Exercise aim:
Resume the news story about the UVA shooting survivor, picking up right after its last sentence.

US News
UVA shooting survivor speaking out 'for my brothers I lost'
A University of Virginia Football player is speaking out after surviving a shooting that killed three of his teammates, telling "Good Morning America" co-anchor Michael Strahan he's "doin' it for my brothers I lost."
Running back Michael Hollins Jr. said he and another teammate initially got off the bus on Nov. 13 when they heard gunshots break out, but then he realized they were the only two who had been able to run away.
"It was just literally an instinct and a reaction to go back," he told Strahan in an interview airing Thursday morning on "Good Morning America."
MORE: Slain University of Virginia football players had 'unbelievable' futures ahead of them, coach says
Hollins said he was "just three or four steps on the bus" when he saw the suspect coming off.
"Good Morning America" airs at 7 a.m. ET on ABC.
"I felt so hopeless and so powerless in that moment," he said. "I felt him hit me in my back. But I just, I knew I wasn't goin' down without a fight."
Christopher Darnell Jones Jr. is accused of opening fire on the loaded charter bus, killing three football players and injuring two other classmates. He's charged with three felony counts of second-degree murder and two felony counts of malicious wounding, among others, and has yet to enter a plea.
Hollins thinks he was hit in the small intestines and kidney, he said. "By the grace of God, it missed my spine by I think 2 centimeters or something like that," he said.

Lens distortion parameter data
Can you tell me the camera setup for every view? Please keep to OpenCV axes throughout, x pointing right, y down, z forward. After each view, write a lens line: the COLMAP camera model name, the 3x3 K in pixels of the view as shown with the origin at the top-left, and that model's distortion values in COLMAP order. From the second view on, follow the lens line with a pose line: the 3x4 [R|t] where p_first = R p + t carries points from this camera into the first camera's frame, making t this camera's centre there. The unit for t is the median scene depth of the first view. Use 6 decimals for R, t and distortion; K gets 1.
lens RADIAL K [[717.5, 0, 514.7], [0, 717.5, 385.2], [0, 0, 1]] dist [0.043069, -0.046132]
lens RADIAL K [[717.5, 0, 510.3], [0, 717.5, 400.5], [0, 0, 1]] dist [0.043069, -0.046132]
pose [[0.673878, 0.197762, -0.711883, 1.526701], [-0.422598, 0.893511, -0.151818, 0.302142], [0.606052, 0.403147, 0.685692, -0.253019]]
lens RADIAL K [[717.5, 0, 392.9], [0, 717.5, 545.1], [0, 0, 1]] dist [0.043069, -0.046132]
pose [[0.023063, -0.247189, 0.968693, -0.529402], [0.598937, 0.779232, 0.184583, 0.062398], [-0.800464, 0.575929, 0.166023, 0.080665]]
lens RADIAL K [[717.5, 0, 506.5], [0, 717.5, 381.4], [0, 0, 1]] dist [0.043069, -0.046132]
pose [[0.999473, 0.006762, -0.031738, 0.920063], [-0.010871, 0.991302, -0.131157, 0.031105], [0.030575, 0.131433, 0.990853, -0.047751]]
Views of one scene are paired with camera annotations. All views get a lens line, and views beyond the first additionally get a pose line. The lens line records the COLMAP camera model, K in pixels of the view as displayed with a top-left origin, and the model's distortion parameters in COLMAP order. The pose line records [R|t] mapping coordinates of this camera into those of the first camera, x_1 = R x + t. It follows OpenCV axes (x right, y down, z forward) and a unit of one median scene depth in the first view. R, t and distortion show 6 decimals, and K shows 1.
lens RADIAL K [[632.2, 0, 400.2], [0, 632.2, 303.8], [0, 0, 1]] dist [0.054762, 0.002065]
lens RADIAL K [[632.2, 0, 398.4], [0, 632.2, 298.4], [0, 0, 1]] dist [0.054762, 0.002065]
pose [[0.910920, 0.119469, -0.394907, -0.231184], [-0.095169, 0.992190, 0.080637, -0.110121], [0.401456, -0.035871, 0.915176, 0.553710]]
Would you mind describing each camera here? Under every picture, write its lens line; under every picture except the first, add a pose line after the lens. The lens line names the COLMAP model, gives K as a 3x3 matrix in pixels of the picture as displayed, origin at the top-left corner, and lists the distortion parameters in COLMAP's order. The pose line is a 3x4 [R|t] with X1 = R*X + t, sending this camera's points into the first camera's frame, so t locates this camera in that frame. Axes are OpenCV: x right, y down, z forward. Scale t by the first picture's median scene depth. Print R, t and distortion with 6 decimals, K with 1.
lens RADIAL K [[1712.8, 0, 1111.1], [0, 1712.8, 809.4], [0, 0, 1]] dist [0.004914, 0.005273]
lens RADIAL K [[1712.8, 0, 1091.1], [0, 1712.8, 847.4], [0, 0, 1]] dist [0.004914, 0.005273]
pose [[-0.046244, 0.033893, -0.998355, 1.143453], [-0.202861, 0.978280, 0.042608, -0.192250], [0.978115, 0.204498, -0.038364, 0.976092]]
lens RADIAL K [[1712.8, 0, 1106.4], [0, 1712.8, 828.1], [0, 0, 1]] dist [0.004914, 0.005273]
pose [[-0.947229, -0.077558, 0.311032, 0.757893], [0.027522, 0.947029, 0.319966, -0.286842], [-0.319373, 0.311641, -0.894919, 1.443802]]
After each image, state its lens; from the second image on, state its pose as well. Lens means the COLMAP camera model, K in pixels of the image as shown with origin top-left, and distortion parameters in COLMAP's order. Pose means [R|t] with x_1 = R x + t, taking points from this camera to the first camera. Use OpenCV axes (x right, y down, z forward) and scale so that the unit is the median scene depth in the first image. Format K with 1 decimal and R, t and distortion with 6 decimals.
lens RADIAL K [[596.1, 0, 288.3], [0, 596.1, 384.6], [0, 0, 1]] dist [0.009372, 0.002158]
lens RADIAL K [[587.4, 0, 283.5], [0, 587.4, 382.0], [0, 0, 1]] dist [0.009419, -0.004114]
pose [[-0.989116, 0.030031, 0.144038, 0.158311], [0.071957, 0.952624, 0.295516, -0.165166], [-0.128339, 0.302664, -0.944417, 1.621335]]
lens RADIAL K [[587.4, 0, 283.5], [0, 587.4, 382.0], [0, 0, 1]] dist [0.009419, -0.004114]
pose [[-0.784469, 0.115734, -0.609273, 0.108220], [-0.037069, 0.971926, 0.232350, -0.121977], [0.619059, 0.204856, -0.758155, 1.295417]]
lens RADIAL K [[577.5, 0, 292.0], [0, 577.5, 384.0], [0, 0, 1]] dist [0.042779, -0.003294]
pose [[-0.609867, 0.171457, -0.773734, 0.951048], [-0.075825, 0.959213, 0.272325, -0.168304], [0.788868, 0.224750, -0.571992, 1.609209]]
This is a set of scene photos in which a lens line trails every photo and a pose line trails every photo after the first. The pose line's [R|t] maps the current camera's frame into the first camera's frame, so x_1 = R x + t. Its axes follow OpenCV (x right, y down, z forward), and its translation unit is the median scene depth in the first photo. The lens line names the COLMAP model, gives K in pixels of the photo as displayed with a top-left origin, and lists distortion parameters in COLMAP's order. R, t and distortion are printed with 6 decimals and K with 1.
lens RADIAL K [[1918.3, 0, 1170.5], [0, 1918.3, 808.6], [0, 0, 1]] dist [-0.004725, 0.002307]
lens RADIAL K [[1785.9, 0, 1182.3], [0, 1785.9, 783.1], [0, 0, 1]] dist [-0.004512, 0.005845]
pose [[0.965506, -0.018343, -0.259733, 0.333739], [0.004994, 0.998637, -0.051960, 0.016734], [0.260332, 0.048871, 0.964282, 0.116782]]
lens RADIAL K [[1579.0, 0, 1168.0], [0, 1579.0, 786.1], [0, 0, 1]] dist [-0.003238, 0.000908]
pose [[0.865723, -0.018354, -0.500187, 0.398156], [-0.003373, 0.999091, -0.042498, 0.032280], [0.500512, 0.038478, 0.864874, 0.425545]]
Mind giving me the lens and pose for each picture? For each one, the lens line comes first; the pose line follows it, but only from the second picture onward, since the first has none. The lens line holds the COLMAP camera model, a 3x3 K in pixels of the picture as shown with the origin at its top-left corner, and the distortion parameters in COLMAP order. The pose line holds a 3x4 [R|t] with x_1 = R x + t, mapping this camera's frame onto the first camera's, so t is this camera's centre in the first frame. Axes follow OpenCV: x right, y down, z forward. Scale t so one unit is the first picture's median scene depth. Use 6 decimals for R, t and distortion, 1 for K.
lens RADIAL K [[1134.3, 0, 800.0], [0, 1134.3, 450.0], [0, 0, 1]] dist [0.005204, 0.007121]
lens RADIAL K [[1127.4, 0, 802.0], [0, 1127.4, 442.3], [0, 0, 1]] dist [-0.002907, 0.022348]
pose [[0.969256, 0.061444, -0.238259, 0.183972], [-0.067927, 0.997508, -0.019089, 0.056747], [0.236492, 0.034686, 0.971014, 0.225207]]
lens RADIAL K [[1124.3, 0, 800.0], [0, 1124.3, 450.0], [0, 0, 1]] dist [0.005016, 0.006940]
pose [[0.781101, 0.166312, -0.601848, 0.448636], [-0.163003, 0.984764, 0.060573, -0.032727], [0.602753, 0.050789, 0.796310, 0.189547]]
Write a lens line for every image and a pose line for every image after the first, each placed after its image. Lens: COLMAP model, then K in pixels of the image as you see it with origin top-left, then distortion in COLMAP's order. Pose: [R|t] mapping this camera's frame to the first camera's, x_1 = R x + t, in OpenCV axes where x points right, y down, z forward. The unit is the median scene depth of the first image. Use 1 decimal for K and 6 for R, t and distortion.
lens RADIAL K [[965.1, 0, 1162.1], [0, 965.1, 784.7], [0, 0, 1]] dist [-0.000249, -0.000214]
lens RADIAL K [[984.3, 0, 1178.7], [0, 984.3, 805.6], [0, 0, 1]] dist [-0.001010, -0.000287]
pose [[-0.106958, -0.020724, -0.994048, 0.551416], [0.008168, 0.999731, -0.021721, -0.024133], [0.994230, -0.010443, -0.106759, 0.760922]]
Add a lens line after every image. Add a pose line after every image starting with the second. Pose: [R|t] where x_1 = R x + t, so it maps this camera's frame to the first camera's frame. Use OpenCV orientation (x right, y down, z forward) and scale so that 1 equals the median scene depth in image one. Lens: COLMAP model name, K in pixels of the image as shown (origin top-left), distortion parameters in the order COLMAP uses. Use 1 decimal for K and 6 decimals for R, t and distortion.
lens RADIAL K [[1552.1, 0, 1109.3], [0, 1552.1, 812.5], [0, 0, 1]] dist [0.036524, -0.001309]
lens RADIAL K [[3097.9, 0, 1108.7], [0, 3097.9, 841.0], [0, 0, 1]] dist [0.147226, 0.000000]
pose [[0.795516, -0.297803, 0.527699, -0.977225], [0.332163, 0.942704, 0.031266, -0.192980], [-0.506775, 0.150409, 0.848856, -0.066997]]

Exercise output:
Hollins said he went straight into surgery and didn't find out about his teammates who were killed -- wide receivers Lavel Davis Jr. and Devin Chandler and linebacker D'Sean Perry -- until two days later.
"I've never cried like that before. I mean, I really, I lost a brother that day," Hollins said, saying he loved his teammates "with all my heart," but Perry -- "that was my brother. So, it was tragic hearin' that he was gone."
MORE: UVA shooting survivor describes witnessing the attack, attempts to save victim
In the wake of the tragedy, Hollins said he's sharing his emotions and isn't afraid to tell his friends or teammates "I love you" and "'lookin' forward to seeing you again,' and really meanin' it now."
"I'm still doin' it for the people I love, for the people that were on that bus. And everything I do from here on will be, you know, in their name, in their light. And I just want to do as much as I can to keep their, you know, their flame lit," he added.